*Given text:*
########################################
# Lake Jackson Florala



## jstblsd

Has anyone fished Lake Jackson in Florala lately? Any good reports? Thinking about going this weekend.


----------



## tips n tails

Havnt fished it in awhile, you still planning on getting over to talquin this year?


----------



## jstblsd

tips n tails said:


> Havnt fished it in awhile, you still planning on getting over to talquin this year?


Oh yeah! I'm trying to plan something next month. I wanted to go this month for the crappie but this crazy work schedule. I hope it won't be too late.


----------



## tips n tails

You taking the family? Ive been trying to get over that way as well, I'd love to catch some crappie


----------



## jstblsd

I just looked at my tournament schedule I might have to push it to May, I have two tournaments that month. If anything change where I won't go to one of the tournaments and we decide to go you are more than welcome to join. Its just gonna be me, a guy and his little boy. We plan on doing an overnight stay.


----------



## SLICK75

May let you know tomorrow, thinking about taking the boys up there in the morning.
I got mixed emotions, Im afraid its going to be full of ski-boats and waver runners but its close to home. Anybody know when AL does their Spring Break?

Thats actually why I popped in tonight. Trying to come up with somewhere else to go, any ideas between Choctawhatchee and Blackwater?


----------



## tips n tails

SLICK75 said:


> May let you know tomorrow, thinking about taking the boys up there in the morning.
> I got mixed emotions, Im afraid its going to be full of ski-boats and waver runners but its close to home. Anybody know when AL does their Spring Break?
> 
> Thats actually why I popped in tonight. Trying to come up with somewhere else to go, any ideas between Choctawhatchee and Blackwater?


I would head to yellow river over Blackwater a lot less boat traffic I prefer YR over BW always do better whether it be bass or bream


----------



## SLICK75

tips n tails said:


> I would head to yellow river over Blackwater a lot less boat traffic I prefer YR over BW always do better whether it be bass or bream


Its funny you mention that, me and my oldest was just going over where he wanted to go and hes put in for Blackwater. Actually, his words were "Anywhere but Jackson."

Its looking like we are heading for Milton and putting in on 90 then heading south. Ive lived here all my life and I I have only been on BW once, a couple years ago, so its a nice change of scenery.

All this has brought up some dumb questions... Ive always wanted to hit the area around the interstate so we are heading that way so....

1. Is there any boat ramps besides Baghdad? We drove down there for a look-see the last time we were on BW and I wasnt crazy about the ramp area- what little bit there was. I looked on Google Earth and couldnt find anything that jumped out as a public boat ramp.
2. Where does BW River end and BW Bay start? Is there a certain point that I have to stay above to fish on a freshwater license? I dont generally do saltwater and I dont even know whether or not I need a saltwater license for fishing the bays.
########################################
*Record extracts:*
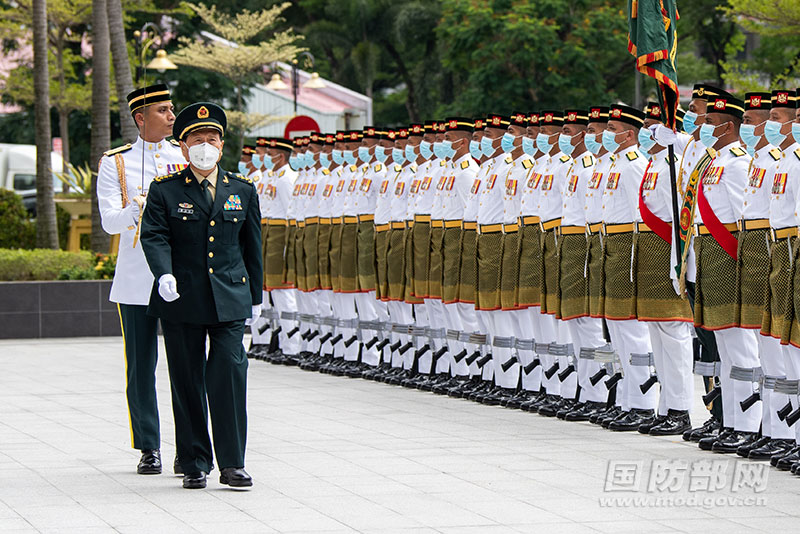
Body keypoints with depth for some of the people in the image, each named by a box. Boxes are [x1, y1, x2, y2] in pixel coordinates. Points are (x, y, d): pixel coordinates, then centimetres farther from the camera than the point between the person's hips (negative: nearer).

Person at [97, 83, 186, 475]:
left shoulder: (186, 157, 9)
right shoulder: (115, 163, 4)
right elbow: (110, 222, -5)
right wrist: (138, 209, -24)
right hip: (136, 278, -1)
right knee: (141, 365, 2)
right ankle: (148, 448, 11)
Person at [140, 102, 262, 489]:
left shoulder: (243, 190, 10)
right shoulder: (164, 190, 2)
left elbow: (252, 245, 16)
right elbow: (153, 236, -9)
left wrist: (255, 296, 17)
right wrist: (164, 274, -27)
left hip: (230, 300, 1)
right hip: (181, 302, -1)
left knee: (230, 376, -10)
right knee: (187, 382, 3)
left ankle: (232, 464, -5)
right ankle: (194, 465, 11)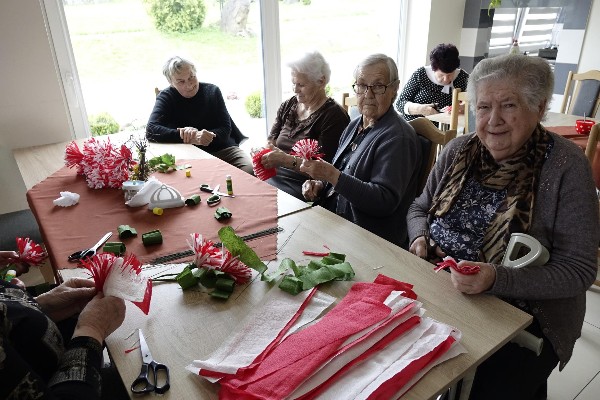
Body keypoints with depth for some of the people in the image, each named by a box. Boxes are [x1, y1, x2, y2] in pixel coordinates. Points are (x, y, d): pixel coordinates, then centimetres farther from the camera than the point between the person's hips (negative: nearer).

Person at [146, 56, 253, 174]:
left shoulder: (212, 91, 6)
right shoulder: (166, 97, 0)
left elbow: (225, 129, 0)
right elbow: (151, 130, -16)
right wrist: (189, 137, -29)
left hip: (223, 149, 2)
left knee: (250, 169, -25)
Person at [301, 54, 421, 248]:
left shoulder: (398, 137, -14)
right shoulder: (354, 125, 12)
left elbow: (385, 201, -22)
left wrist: (332, 175, -27)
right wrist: (320, 185, 1)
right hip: (332, 223, 8)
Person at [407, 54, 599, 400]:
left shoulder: (566, 167, -12)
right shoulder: (459, 151, 1)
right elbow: (420, 208, 12)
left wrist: (496, 280, -27)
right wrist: (421, 238, -10)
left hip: (525, 318, -3)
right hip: (442, 299, 3)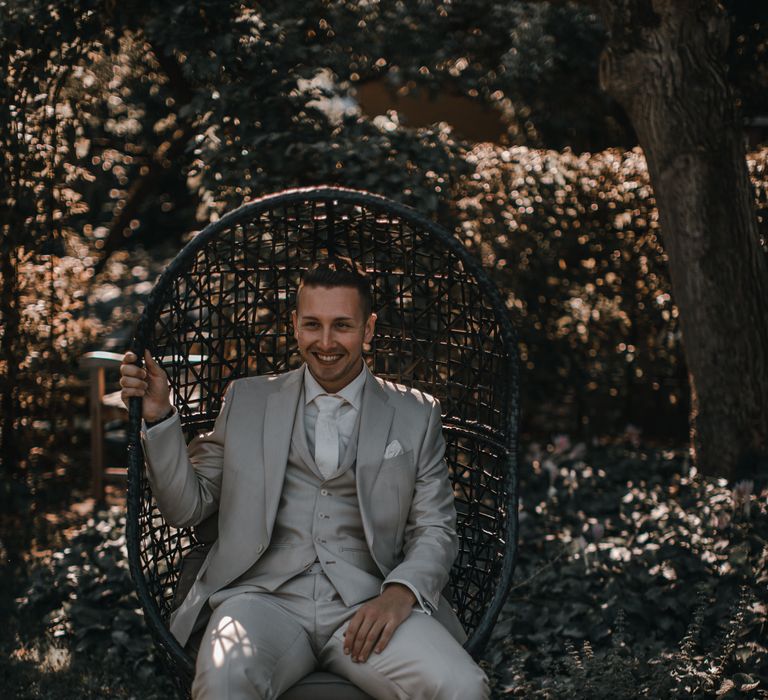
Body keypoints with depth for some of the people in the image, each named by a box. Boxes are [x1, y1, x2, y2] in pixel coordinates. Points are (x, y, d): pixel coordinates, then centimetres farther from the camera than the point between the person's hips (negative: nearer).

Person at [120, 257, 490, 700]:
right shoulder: (247, 400, 17)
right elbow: (187, 508, 16)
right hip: (265, 596, 0)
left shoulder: (416, 415, 15)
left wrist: (400, 593, -10)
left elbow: (436, 529, 10)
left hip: (369, 604, 1)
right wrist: (159, 416, 2)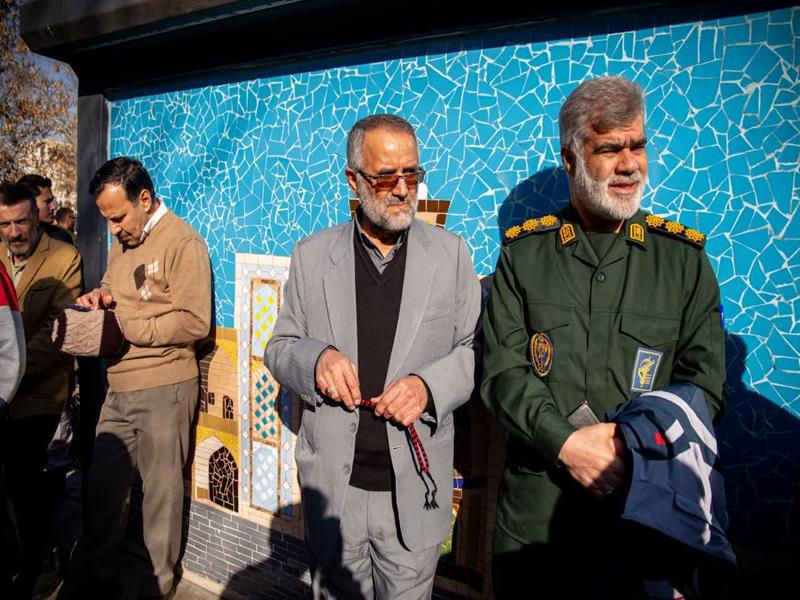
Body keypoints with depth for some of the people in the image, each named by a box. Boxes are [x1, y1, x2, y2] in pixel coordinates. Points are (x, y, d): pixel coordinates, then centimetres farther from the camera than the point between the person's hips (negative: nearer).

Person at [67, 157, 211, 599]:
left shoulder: (182, 242, -13)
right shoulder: (121, 240, 13)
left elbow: (195, 322, -18)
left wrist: (123, 327, -16)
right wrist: (101, 295, 3)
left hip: (163, 387, -7)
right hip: (119, 386, 7)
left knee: (160, 490, 6)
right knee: (104, 486, 15)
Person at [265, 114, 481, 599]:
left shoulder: (450, 253, -1)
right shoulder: (312, 255, 2)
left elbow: (476, 349, 1)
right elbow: (279, 349, 7)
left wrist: (429, 384, -17)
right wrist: (316, 358, -15)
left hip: (414, 486, -1)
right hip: (332, 483, 1)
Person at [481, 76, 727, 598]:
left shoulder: (684, 257, 3)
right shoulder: (524, 253, 1)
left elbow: (705, 380, 0)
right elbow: (504, 369, -4)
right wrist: (564, 442, -17)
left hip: (643, 499, 0)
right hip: (534, 500, 0)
########################################
*Assignment 1:* From the fishing thread, write out everything from "You taking the" down to "an overnight stay.".
*Assignment 2:*
Answer these questions using the fishing thread:
(a) Which fish did jstblsd want to go after at Talquin this month?
(b) To which month might jstblsd push the Talquin trip?
(c) According to SLICK75, what were the oldest son's words about where to go?
*Assignment 3:* Explain why tips n tails, in the fishing thread, recommends Yellow River over Blackwater.

*Task result 1:*
You taking the family? Ive been trying to get over that way as well, I'd love to catch some crappie


----------



## jstblsd

I just looked at my tournament schedule I might have to push it to May, I have two tournaments that month. If anything change where I won't go to one of the tournaments and we decide to go you are more than welcome to join. Its just gonna be me, a guy and his little boy. We plan on doing an overnight stay.

*Task result 2:*
(a) Crappie.
(b) May.
(c) "Anywhere but Jackson."

*Task result 3:* Yellow River has a lot less boat traffic than Blackwater. tips n tails also always does better there, whether fishing for bass or bream.